Toda essa estrutura teceu a narrativa de Batman: O Cavaleiro das Trevas Ressurge. Trazendo as ações de Bane e seus escusos planos diante da cidade de Gotham City e do Batman. O encerramento do filme anterior cria toda uma situação de paz nascida de uma mentira: a de que Harvey Dent foi íntegro moralmente e que para isso o imaginário sobre o Batman passaria de herói a assassino. Tal alternação de discurso, dentro da narrativa, servia a uma lógica necessidade ética e suas reflexões na moral social desejada.
E com essa alternação de discurso se segue o terceiro filme, onde o antagonista principal, o maquiavélico Bane, esconde suas verdadeiras intenções em discursos revolucionários de natureza social e política. Deturpando valores de “povo”, “liberdade” e emulando uma justiça social no controle da sociedade pelo crime organizado armado. Bane discursa sobre o conflito de grupos econômicos extremos, onde a riqueza de uns e a pobreza de tantos justificam a ação revolucionária, numa paródia nefasta da Revolução Francesa do século XVIII, fundamentalmente na fase chefiada por Robespierre: O Reino do Terror.
A crise do discurso não é percebida em profundidade pelo herói Batman, nem mesmo pelo comissário Gordon, ambos preocupados com a ordem social perdida. Selina Kyle, a Mulher-Gato, é quem vislumbra melhor o embate entre o Status Quo anterior, de capitalismo e democracia de Gotham City e suas transnacionais, e a pseudo-revolução de Bane, uma ditadura armada e fundamentada no poder e na violência. Com certeza a obra ainda abrirá mais questionamentos e reflexões no campo do discurso ideológico na política, relacionando seus personagens fictícios com a realidade social em que vivemos.

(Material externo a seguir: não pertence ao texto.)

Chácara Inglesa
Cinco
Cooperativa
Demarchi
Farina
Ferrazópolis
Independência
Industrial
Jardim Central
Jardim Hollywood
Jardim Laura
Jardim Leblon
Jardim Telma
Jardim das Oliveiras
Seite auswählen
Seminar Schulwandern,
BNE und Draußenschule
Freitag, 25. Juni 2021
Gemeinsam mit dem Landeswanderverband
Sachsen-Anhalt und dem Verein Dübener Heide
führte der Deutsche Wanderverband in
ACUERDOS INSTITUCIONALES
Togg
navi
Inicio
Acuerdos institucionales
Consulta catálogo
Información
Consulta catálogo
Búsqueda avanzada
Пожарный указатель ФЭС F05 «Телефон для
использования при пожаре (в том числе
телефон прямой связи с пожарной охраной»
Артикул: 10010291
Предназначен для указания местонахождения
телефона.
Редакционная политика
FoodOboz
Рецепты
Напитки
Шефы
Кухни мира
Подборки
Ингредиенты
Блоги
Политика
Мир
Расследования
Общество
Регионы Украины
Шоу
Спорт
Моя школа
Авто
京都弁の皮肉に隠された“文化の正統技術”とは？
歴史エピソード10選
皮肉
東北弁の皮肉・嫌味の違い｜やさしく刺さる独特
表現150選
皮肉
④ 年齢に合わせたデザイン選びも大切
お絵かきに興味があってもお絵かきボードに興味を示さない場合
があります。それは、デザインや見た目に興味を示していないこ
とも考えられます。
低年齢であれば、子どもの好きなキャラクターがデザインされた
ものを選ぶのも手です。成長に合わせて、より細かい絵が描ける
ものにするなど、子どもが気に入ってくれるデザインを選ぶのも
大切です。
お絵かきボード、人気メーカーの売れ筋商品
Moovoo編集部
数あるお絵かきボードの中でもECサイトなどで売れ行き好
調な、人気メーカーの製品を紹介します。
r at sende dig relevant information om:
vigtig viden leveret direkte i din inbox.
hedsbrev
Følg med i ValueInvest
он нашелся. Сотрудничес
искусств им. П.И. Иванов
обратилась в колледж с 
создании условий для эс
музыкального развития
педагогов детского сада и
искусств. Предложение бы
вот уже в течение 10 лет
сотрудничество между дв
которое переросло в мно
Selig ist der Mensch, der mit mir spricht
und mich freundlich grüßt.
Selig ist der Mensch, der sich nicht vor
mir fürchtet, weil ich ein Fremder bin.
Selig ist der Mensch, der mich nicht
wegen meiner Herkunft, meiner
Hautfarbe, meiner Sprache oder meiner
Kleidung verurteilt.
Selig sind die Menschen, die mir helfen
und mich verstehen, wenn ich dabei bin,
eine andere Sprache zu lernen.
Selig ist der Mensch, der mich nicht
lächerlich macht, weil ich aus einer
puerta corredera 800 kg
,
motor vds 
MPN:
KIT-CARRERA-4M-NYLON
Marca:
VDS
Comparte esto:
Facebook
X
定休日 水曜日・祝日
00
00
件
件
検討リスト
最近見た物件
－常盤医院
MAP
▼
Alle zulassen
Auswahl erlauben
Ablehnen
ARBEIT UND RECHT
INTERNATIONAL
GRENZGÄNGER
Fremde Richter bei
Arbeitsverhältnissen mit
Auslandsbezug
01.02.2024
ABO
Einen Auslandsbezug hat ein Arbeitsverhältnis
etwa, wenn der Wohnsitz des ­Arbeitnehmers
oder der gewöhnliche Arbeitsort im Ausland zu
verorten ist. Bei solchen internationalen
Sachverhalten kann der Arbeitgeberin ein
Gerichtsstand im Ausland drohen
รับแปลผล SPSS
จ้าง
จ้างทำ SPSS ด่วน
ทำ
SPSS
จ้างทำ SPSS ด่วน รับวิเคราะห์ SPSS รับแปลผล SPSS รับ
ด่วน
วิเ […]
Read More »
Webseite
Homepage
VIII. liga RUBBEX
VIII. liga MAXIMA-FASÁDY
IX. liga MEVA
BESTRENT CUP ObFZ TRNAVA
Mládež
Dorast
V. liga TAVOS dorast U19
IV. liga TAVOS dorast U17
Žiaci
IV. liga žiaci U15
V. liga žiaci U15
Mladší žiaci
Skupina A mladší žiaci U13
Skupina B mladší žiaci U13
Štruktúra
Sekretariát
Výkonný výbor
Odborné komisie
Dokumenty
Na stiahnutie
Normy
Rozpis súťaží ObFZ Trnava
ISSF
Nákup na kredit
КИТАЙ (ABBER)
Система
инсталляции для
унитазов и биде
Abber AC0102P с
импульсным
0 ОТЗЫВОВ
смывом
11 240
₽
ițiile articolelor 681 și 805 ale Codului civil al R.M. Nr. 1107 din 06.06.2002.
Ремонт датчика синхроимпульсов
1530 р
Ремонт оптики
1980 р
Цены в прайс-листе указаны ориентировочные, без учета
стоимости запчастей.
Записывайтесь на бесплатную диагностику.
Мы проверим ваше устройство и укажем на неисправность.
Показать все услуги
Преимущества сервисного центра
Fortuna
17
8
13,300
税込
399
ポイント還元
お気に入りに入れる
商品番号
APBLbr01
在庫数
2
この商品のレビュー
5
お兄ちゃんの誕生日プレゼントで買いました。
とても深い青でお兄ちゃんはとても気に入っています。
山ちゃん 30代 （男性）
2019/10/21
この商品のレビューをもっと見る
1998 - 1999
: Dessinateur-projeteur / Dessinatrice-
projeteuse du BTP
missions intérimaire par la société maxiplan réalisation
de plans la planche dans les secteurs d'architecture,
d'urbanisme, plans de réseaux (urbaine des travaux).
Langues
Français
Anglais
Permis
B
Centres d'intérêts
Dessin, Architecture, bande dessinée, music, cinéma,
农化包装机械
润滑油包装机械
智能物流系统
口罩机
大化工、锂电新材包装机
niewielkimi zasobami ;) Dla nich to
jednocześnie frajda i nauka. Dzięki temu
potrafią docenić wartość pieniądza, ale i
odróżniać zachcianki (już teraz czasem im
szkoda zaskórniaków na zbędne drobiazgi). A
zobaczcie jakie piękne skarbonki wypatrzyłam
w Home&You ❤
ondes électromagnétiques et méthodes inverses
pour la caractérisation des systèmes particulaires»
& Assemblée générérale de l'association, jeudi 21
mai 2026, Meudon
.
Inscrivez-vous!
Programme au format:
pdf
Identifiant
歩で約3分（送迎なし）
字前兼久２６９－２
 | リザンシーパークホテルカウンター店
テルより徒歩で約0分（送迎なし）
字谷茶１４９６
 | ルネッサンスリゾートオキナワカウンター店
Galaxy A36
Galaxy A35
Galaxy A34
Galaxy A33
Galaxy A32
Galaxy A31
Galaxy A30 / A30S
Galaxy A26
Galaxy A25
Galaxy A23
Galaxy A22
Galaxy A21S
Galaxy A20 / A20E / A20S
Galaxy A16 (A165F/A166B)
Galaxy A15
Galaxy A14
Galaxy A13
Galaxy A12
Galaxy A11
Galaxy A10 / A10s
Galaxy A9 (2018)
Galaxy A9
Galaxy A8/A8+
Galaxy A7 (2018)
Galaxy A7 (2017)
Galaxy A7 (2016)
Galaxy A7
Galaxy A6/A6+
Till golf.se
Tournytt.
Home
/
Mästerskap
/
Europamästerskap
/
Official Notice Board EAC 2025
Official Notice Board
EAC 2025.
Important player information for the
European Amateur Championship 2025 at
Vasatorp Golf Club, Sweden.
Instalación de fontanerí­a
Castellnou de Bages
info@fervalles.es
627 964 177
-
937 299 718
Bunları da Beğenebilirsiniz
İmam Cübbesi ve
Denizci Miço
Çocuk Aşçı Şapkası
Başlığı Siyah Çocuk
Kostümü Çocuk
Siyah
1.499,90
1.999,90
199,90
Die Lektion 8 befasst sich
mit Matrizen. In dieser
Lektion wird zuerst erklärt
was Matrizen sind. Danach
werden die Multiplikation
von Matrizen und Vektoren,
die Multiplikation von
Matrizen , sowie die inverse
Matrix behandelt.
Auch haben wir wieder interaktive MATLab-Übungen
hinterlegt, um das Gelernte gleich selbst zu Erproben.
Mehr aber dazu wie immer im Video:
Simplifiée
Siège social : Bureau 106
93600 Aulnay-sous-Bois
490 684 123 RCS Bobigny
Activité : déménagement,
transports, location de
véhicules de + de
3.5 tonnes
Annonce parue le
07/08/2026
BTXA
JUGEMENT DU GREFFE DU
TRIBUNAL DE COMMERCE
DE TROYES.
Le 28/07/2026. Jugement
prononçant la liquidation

De todo modo, o desfecho da trilogia se provou um competente épico, com direito a trilha sonora impactante de Hans Zimmer e reviravoltas tensas que prenderam seus primeiros expectadores em suas cadeiras por mais de duas horas nas salas de cinema. Ponderar sobre sua qualidade diante do segundo filme é uma atividade pouco produtiva, justamente por se tratarem de um mesmo produto, ligados na pretensão de cunhar nova página na História do cinema.
Savio Roz


Link interessante: http://boitempoeditorial.wordpress.com/2012/08/08/ditadura-do-proletariado-em-gotham-city-artigo-de-slavoj-zizek-sobre-batman-o-cavaleiro-das-trevas-ressurge/). Existe um caminho que perpassa o pano de fundo do filme que vai dar nos quadrinhos. Sua releitura, sua adequação à realidade social, sua adequação ao produto da Industria Cultural. O derrapar de Slavoj encontra-se exatamente em não perceber essa rede discursiva e mirabolar pretensões discursivas.
Mas acredito que por mais competente que seja o Slavoj (principalmente com Pervert´s Guide to Cinema), sua atual análise tropeça na concepção de pretensão do Nolan, de sua produção e do mercado. Buscar uma reflexão de profundidade política nunca foi a pretensão de Nolan, do filme ou mesmo do mercado. E os discursos fechados são falas apenas do ponto de vista do Slavoj, não sendo, de forma alguma, determinantes nas produções em questão.